The Rev. Dr. Javier “Jay” Alanis, executive director of the Lutheran Seminary Program in the Southwest (LSPS) will deliver this year’s Lutheran Heritage Lecture, “Lutheran Heritage, Mexican Ancestry and the Future of the ELCA.” The free public lecture will be given on Tuesday, November 19 at 11:30 a.m. in the LSTC Common Room, 1100 East 55th Street, Chicago.
Alanis will draw on his own experience as the son of immigrants as he examines crossing borders in our time of border walls. He will talk about how LSPS approaches theological education in our current context of militarized borders.
“Part of the challenge of this issue is the notion of being documented,” Alanis says. “People are conflicted about the legalities and miss the gospel imperative to serve the neighbor. How does the gospel help us bridge the divide? And how can we be pastoral care agents addressing the reality of our militarized border, recognizing that the borderland is no longer just ‘down there,’ but is everywhere?”
“We are delighted that Dr. Alanis can join us to set in motion such a timely and significant conversation for our church,” said James Nieman, president of LSTC. “At this very moment, 17% of the U.S. population is Hispanic, and about two-thirds of this rapidly expanding group are of Mexican background. Jay’s own life and scholarship embodies their story, and we need to learn from him how the Lutheran gift can connect with these neighbors and their current struggles about immigration, labor, and justice.”
The Lutheran Heritage Lecture series is designed to provide a contemporary perspective on the Lutheran tradition.
About Javier R. Alanis
The Rev. Dr. Javier R. Alanis (1998, Th.M.; 2002, Ph.D.), has been executive director of the Lutheran Seminary Program in the Southwest (www.lsps.edu) since 2010. He is a graduate of LSPS and joined its faculty in 2000 as associate professor of theology, culture and mission.
Alanis’ academic interests include contextual borderland theology, Latino spirituality and the ethics of Dietrich Bonhoeffer and Martin Luther King, Jr. His doctoral dissertation focused on the history of the imago Dei (image of God) construct as a venue for welcoming the stranger.

*Records from a collection*:
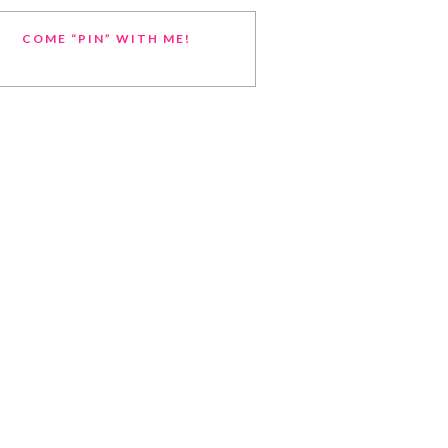
COME “PIN” WITH ME!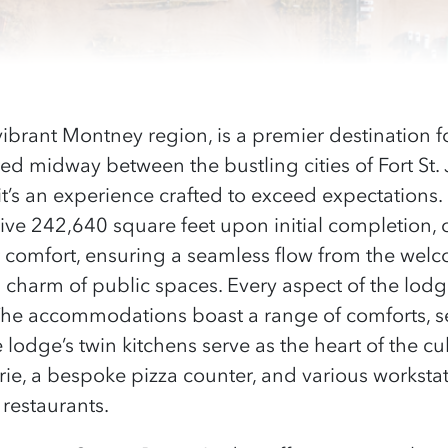
 vibrant Montney region, is a premier destination 
ted midway between the bustling cities of Fort St.
y; it’s an experience crafted to exceed expectations
ve 242,640 square feet upon initial completion, 
st comfort, ensuring a seamless flow from the wel
charm of public spaces. Every aspect of the lod
he accommodations boast a range of comforts, s
 lodge’s twin kitchens serve as the heart of the cu
erie, a bespoke pizza counter, and various worksta
 restaurants.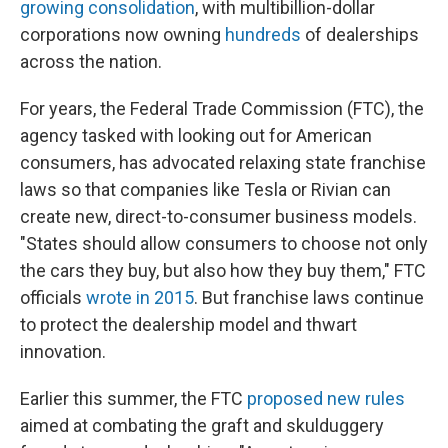
growing consolidation
, with multibillion-dollar
corporations now owning
hundreds
of dealerships
across the nation.
For years, the Federal Trade Commission (FTC), the
agency tasked with looking out for American
consumers, has advocated relaxing state franchise
laws so that companies like Tesla or Rivian can
create new, direct-to-consumer business models.
"States should allow consumers to choose not only
the cars they buy, but also how they buy them," FTC
officials
wrote in 2015
. But franchise laws continue
to protect the dealership model and thwart
innovation.
Earlier this summer, the FTC
proposed new rules
aimed at combating the graft and skulduggery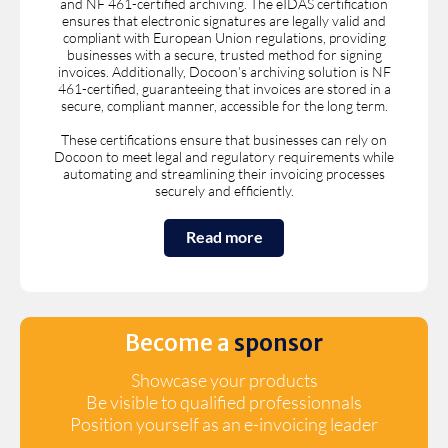
and NF 461-certified archiving. The eIDAS certification
ensures that electronic signatures are legally valid and
compliant with European Union regulations, providing
businesses with a secure, trusted method for signing
invoices. Additionally, Docoon’s archiving solution is NF
461-certified, guaranteeing that invoices are stored in a
secure, compliant manner, accessible for the long term.
These certifications ensure that businesses can rely on
Docoon to meet legal and regulatory requirements while
automating and streamlining their invoicing processes
securely and efficiently.
Read more
Become a
sponsor
Showcase your products
Be visible to qualified professionnals
Position yourself as an e-invoicing leader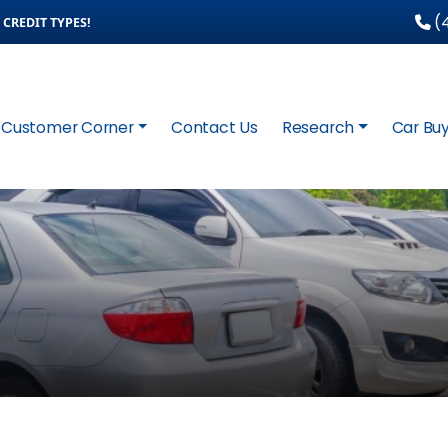
(4
CREDIT TYPES!
Customer Corner
Contact Us
Research
Car Buy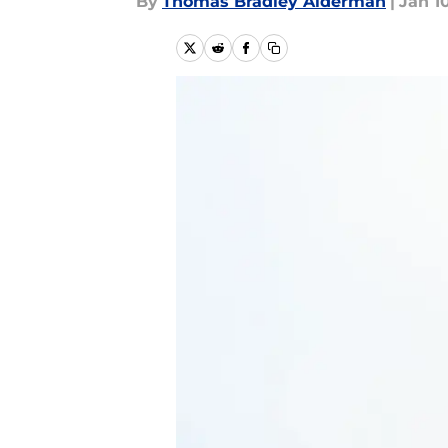
By
Thomas Bradley Alderman
|
Jan 10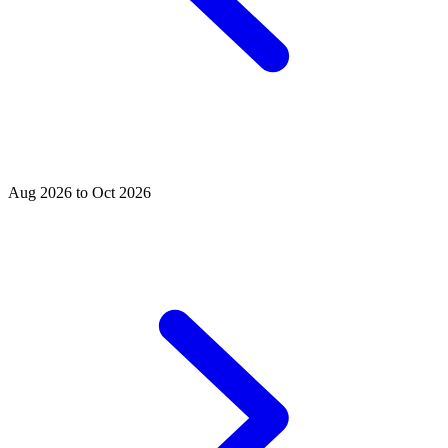
Aug 2026 to Oct 2026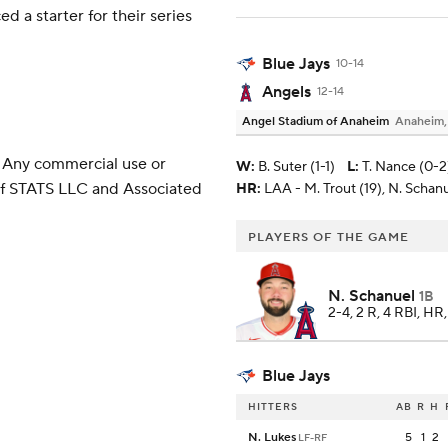
 a starter for their series
Blue Jays
10-14
Angels
12-14
Angel Stadium of Anaheim
Anaheim
 Any commercial use or
W
:
B. Suter (1-1)
L
:
T. Nance (0-2
 of STATS LLC and Associated
HR:
LAA - M. Trout (19), N. Schanu
PLAYERS OF THE GAME
N. Schanuel
1B
2-4, 2 R, 4 RBI, HR
Blue Jays
HITTERS
AB
R
H
N. Lukes
5
1
2
LF-RF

*Instructions to follow*:
Name every person mentioned in the lecture announcement above the lines.

*Solution for this exercise*:
Javier "Jay" R. Alanis, James Nieman, Dietrich Bonhoeffer, Martin Luther King, Jr.